Quantum Mechanics And The Collective Unconscious
Chapter Six: Species Revisited
Chapter Five contained an account of the evolution and functioning of cells, in an attempt to isolate and describe those aspects of the operation of cells that are dependent on quantum phenomena. Its conclusions are that quantum mechanical phenomena play a major role in the internal workings of biological cells, and in the processes leading up to replication; quantum mechanical phenomena are essential to the functioning of modern-day cells, and were equally essential to the evolution of those cells.
It is a startling but undisputed fact that when a cell divides, it gives off a photon, and that the two resulting cells are quantum entangled. The consequence, subject to time-dependent loss of coherence, would seem to be that all cells and therefore all assemblies of cells (we may call them animals, or brains, for instance) have been or are wholly or partially quantum entangled, and always were, because it seems unlikely that quantum mechanics or quantum entanglement somehow came into existence after life had already become established on earth.
An alternative would be that quantum entanglement was an evolutionary development at an early stage of the growth of life; but quantum theory, quantum mechanics and entanglement are not limited to living things, so that this hypothesis seems untenable.
Therefore the very first organic molecule that divided in a repeatable fashion must have given off a photon and have given rise to two entangled molecules. How could it be otherwise?
While the entanglement of individual particles and cells is known as coherent, it is supposed that larger organic objects are entangled as well, but that increasing temperature, increasing size, and incidents such as collisions cause the entanglement to become incoherent. It is not very easy to demonstrate quantum entanglement and non-location for larger assemblies of cells, but it has been done multiple times, for instance for organic molecules with as many as 100 atoms (Arndt), and for a collection of up to 14 ions (Monz).
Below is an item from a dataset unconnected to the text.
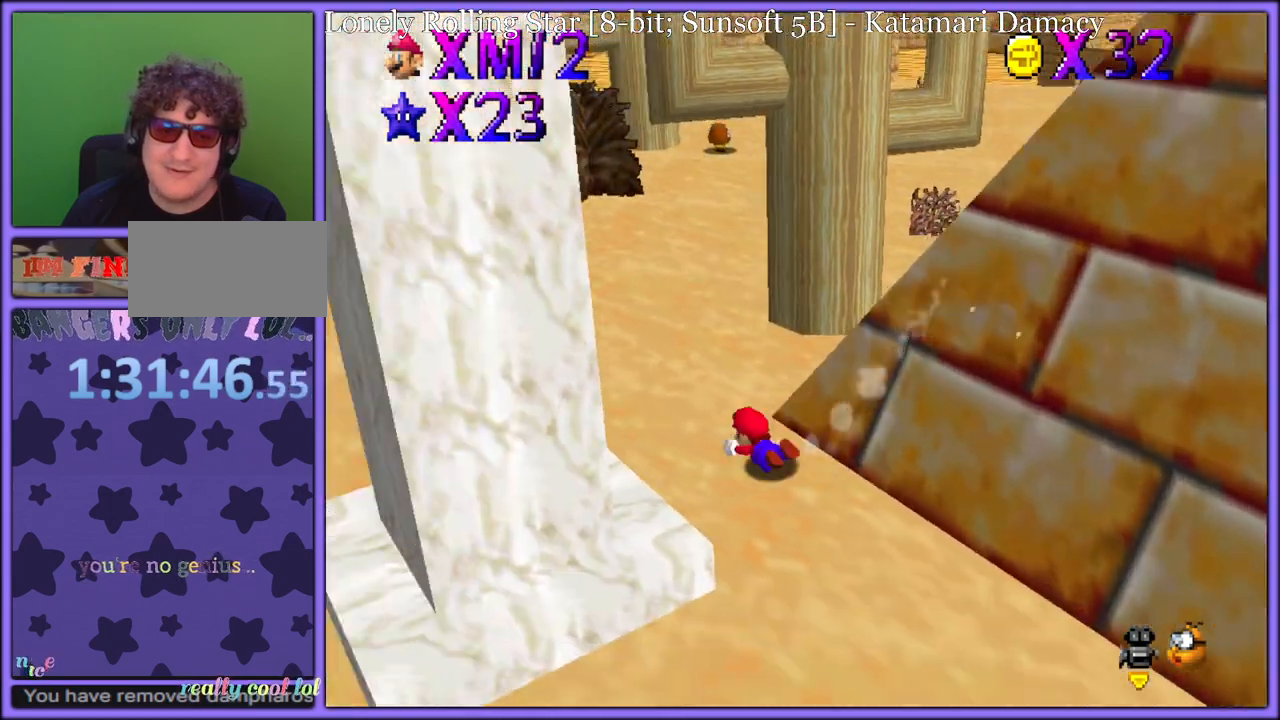
{"dt_ms": 1000, "buttons": ["A"], "left_stick": "left", "button_events": [[17, "A", "down"], [50, "B", "down"], [150, "A", "up"], [150, "B", "up"], [233, "A", "down"], [500, "A", "up"], [567, "A", "down"]]}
Krauter et al (2011) demonstrated a method of maintaining entanglement between two assemblies of 1012 atoms separated by 0.5m by forcibly replacing dissipating (and thus de-cohering) atoms. Without the replacement mechanism, de-coherence would be expected to result in c. 40 milliseconds at room temperature; in the experiment, coherence was maintained for up to one hour.
Such experiments, and others mentioned in Chapter One, help to disprove early assumptions made about the difficulty of maintaining coherence in warm, wet environments such as early cell assemblies (proto animals) or, particularly, brains. It's not clear whether those assumptions resulted from unwillingness on the part of classical physicists and biologists to entertain the upsetting of their existing world-view, or whether they truly were abiding by relevant scientific imperatives. It is a fact that early experimental research into coherence and entanglement often had to employ very low temperatures in order to realize and study those phenomena, lending an air of unreality to speculations about the role of quantum mechanics in the real world.
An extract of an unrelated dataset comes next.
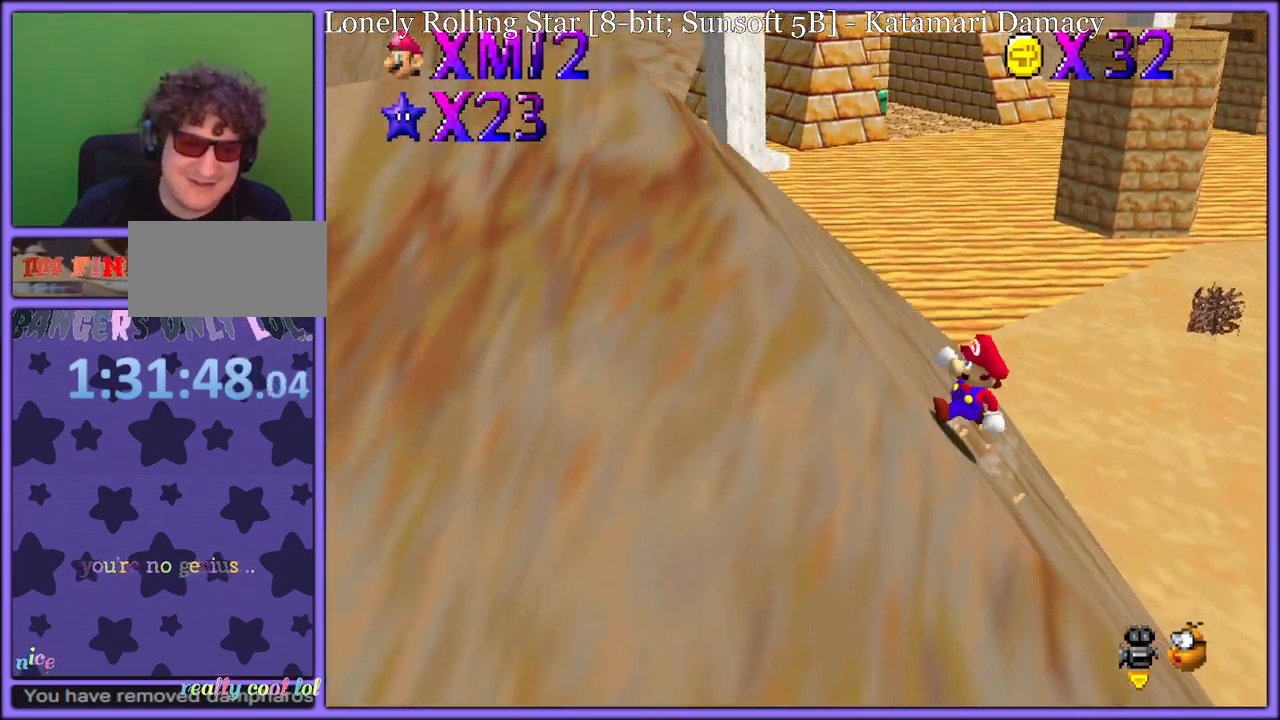
{"dt_ms": 500, "buttons": [], "left_stick": "center", "button_events": [[33, "START", "down"], [150, "START", "up"]]}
Moving on, the question that arises in the context of evolution is whether and to what extent quantum mechanisms may have impacted the behaviour of early multi-cellular organisms, given that such organisms are taken to have been formed in warm, wet conditions. If there was indeed a 'quantum' environment for early life, then William James's famous description of the state of a brain as 'one great, blooming, buzzing confusion' (describing the mental perceptions of a new-born child) can very well be applied to the state of an early form of life as a result of multiple, criss-cross quantum entanglements. This would have been prior of course to the emergence of purpose-built communication techniques such as nerves. What evolutionary use would or could an early multi-cellular but relatively undifferentiated organism make of entanglement? Without knowing anything about how entanglement works in practice, it is imaginable for instance that it could make the response of an organism to an existential threat more coherent by harmonizing the direction of propulsion by flagellae more quickly than could be achieved by chemical messages, or that it could enhance the speed and effectiveness of a food-enveloping mechanism.
Johann Summhammer, mentioned above in the context of quantum cooperation between insects, points out that quantum mechanisms can offer evolutionary advantages to animals:
It seems that there is a whole panoply of ways in which cells, single or multiple, are able to influence or 'communicate' with each other: bioluminescence, electromagnetic radiation (if that's different), tunnelling. All of these use quantum effects either in generation of the radiation or through actual entanglement. There is of course an energetic requirement for one cell to communicate with others, or for quantum effects to take place within a cell, and this implies purpose. Evolution is that efficient.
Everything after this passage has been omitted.